Salah satu kenangan indah Gubernur Ahok yang saya sebut sebagai success story dan Ibu Dien Ernawati menyebut sebagai Dedication selama memimpin DKI Jakarta ialah membangun Ruang Publik Terpadu Ramah Anak yang disingkat RPTRA.
RPTRA ini sangat penting dibangun dengan baik, luas, indah dan sesuai aspirasi publik, pertama, success story Gubernur Ahok dalam membangun DKI Jakarta.
Kedua, dedication for the People of Jakarta. Dedikasi menurut Ensiklopedia Bebas adalah sebuah pengorbanan tenaga, pikiran, dan waktu demi keberhasilan suatu usaha yang mempunyai tujuan yang mulia, Dedikasi ini bisa juga berarti pengabdian untuk melaksanakan cita-cita yg luhur dan diperlukan adanya sebuah keyakinan yang teguh
Ketiga, untuk mempersiapkan generasi mendatang yang lebih baik, dengan membangun RPTRA sebagai taman tempat bermain dan bersosialisasi bagi anak-anak dan warga.

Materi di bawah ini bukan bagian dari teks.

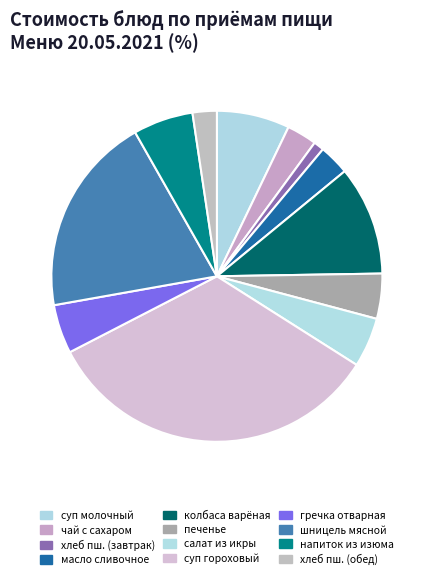

To the nearest percent, what is the average slice percentage?

8%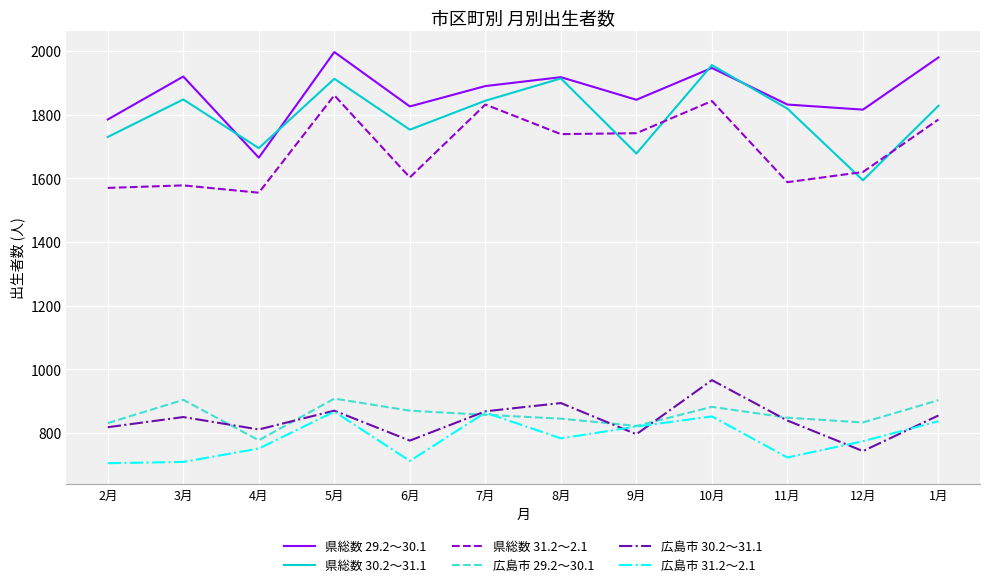

Which category has the lowest value in the 県総数 29.2～30.1 series?

4月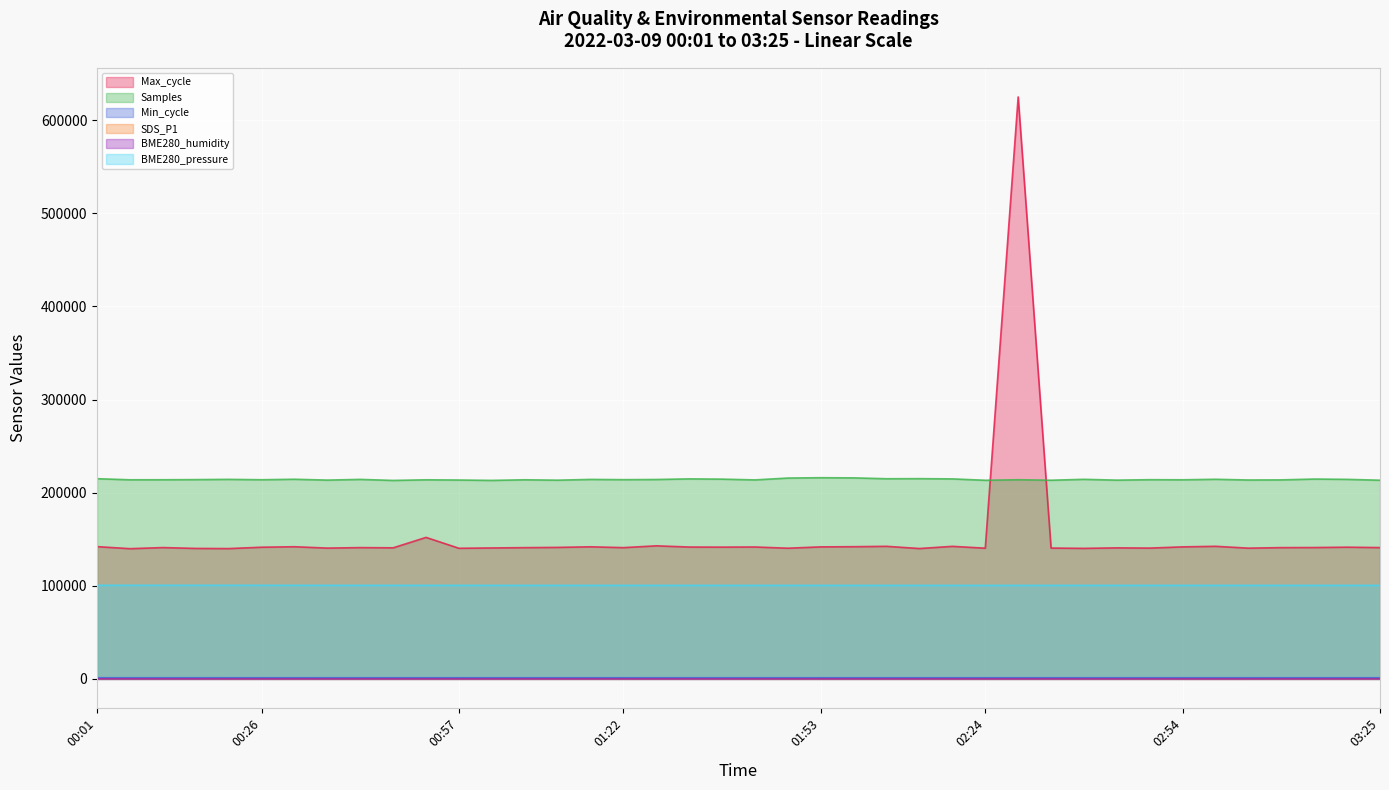

What is the difference between the second highest and minimum values in the SDS_P1 series?

37.4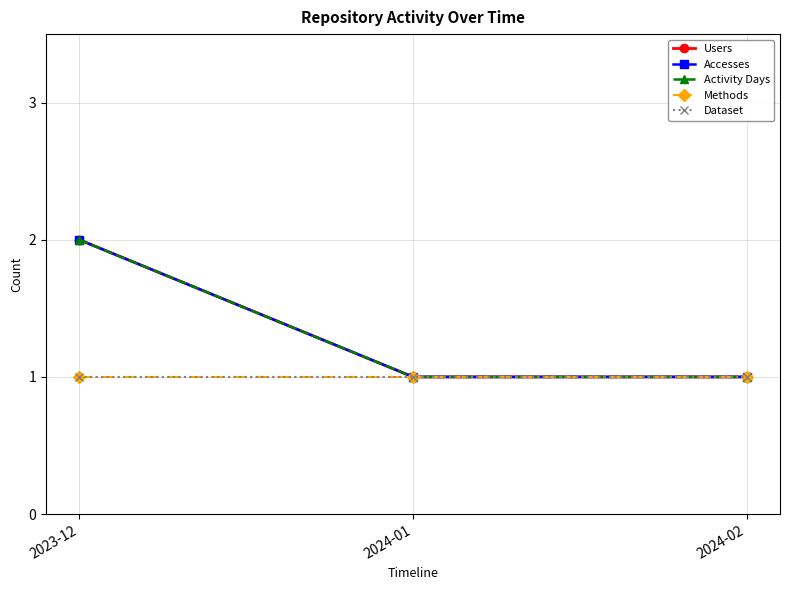

At which category is the sum across all series the highest?

2023-12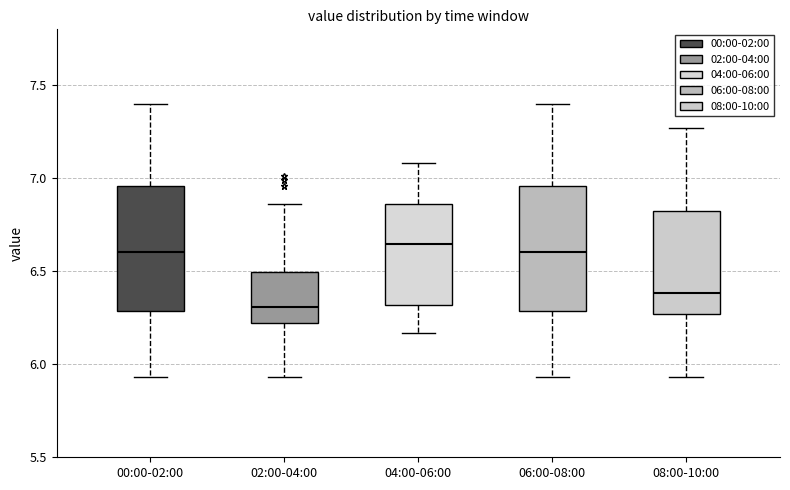

Where is the lower edge of the box for 04:00-06:00 on the y-axis? The values are not printed on the chart, so give them approximately, as read against the axis.

6.30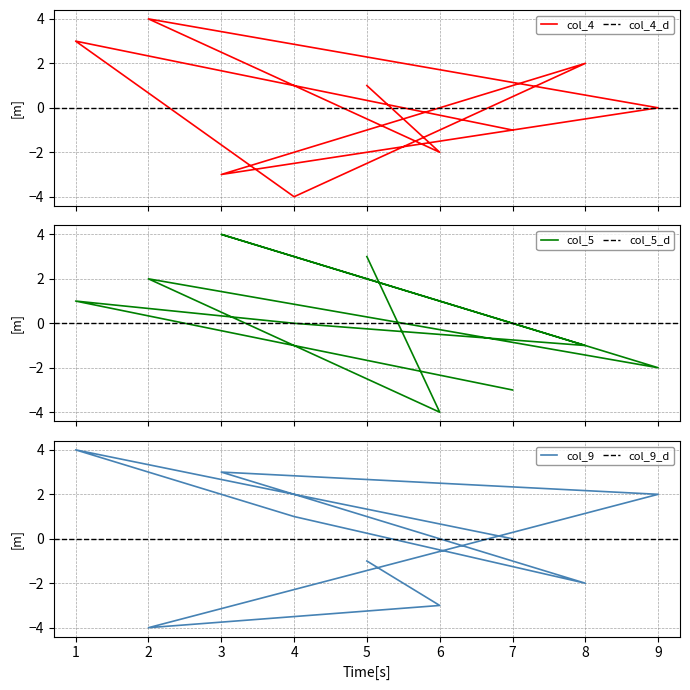

Which category has the highest value in the col_5 series?

3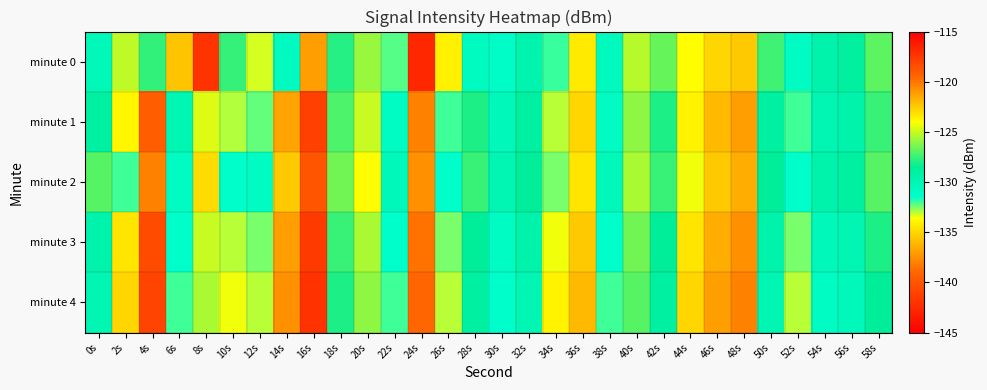

Which category has the lowest value across all series?

24s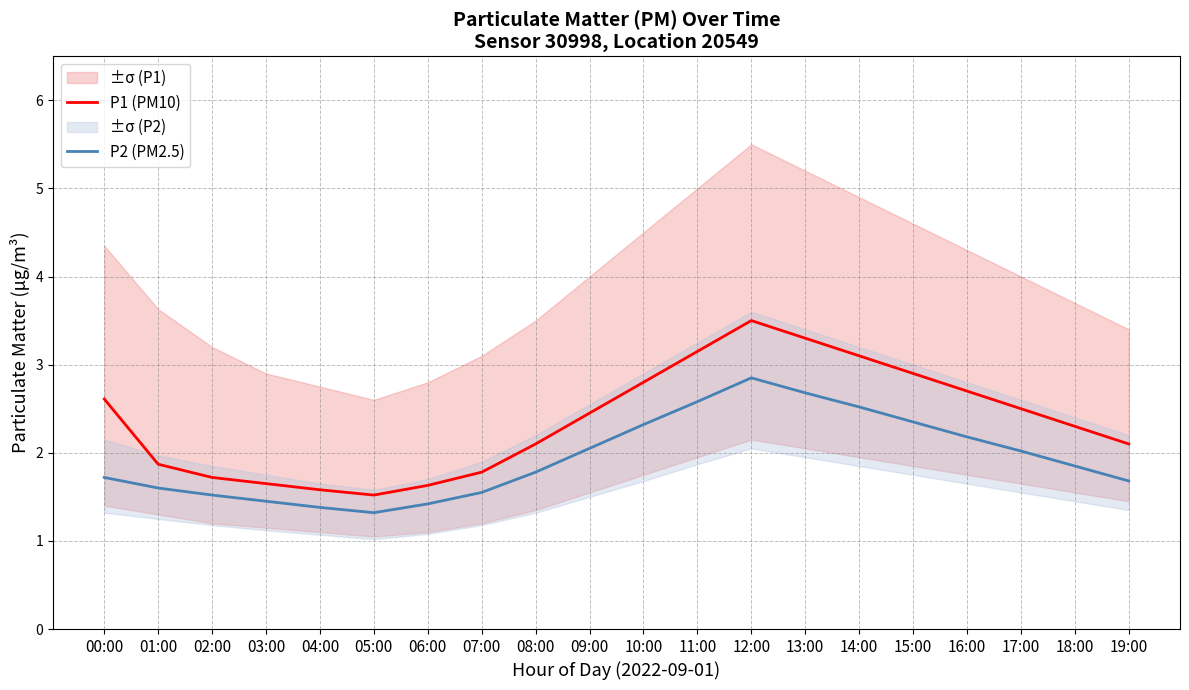

True or false: P2 (PM2.5) and P1 (PM10) cross at least once.

False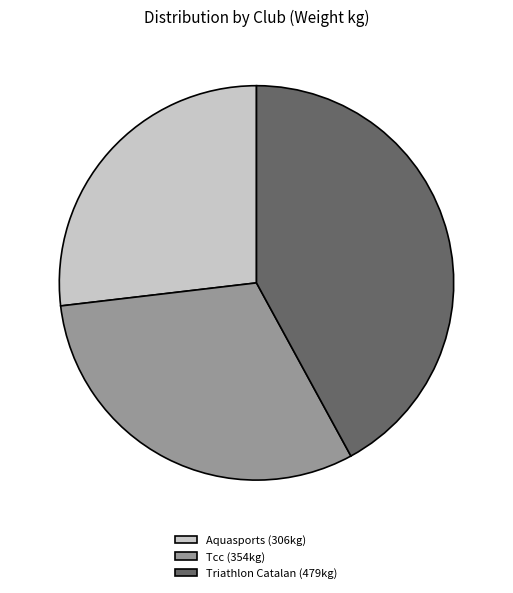

Combined, do Aquasports (306kg) and Tcc (354kg) account for over 50%?

Yes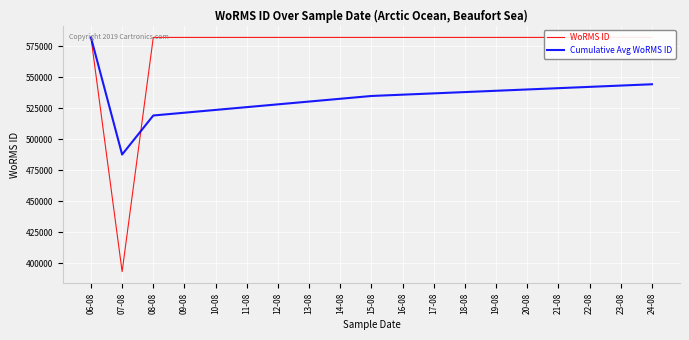

What is the maximum value for Cumulative Avg WoRMS ID?

582135.0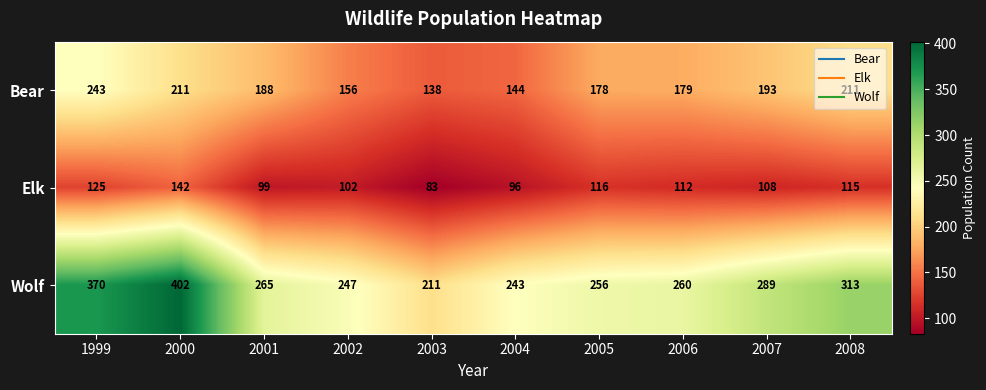

Which series has the widest spread of values?

Wolf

Oleh karena itu, dalam rangka pembangunan RPTRA dilakukan social mapping dengan menggandeng berbagai universitas untuk melakukan survei, rembuk warga atau yang disebut FGD dengan akronim Focus Group Discussion, bukan sosialisasi seperti yang sering dilakukan dengan pendekatan top down process. RPTRA dibangun berdasarkan pendekatan bottom up process.
Maka sebelum dimulai pembangunan RPTRA, dilakukan rembuk warga. Dalam rembuk warga ditayangkan rencana gambar bangunan RPTRA. Setelah warga menyampaikan usul dan disetujui dengan gambar RPTRA, dibuatkan berita acara, baru RPTRA mulai dibangun.
Dalam kasus RPTRA yang dibangun di Rusun Tipar Cakung Barat, warga memprotes dalam rembuk warga, karena disain gambar tidak pernah dikomunikasikan kepada warga. RPTRA Langsung dibangun, dengan ruang perpustakaan, pengelola RPTRA, Ruang Laktasi, KB, dan lain-lain disatukan dalam ruangan yang amat sempit.
Selain itu, ruang serba guna tidak memadai, hanya bisa ditempat paling banyak 50 orang, pada hal jumlah penghuni 10 blok Rusun Tipar sekitar 3500 orang, belum lagi jumlah warga disekitar Rusun Tipar yang juga berhak mengunakan RPTRA. Pada hal lapangan tempat dibangunnya RPTRA cukup luas.
Untuk kebaikan warga Rusun Tipar, perusahaan yang membangun RPTRA, pemerintah provinsi DKI Jakarta dan PKK, tim dari Universitas Ibnu Chaldun Jakarta yang melakukan social mapping dan rembuk warga, menyampaikan aspirasi masyarakat untuk direspon dengan baik.
Tim dari Universitas Ibnu Chaldun Jakarta, telah melakukan hal yang sama di Rusun Pulo Jahe yang menolak pembangunan RPTRA karena usul mereka tidak dikabulkan yaitu adanya PAUD dalam RPTRA.
Berkat komunikasi, dialog, musyawarah dan keterbukaan, bukan ABS (Asal Bapak Senang) atau AIS (Asal Ibu Senang), tidak ada yang kongkalingkong untuk keuntungan pribadi, semua masalah bisa diatasi dengan baik dan damai.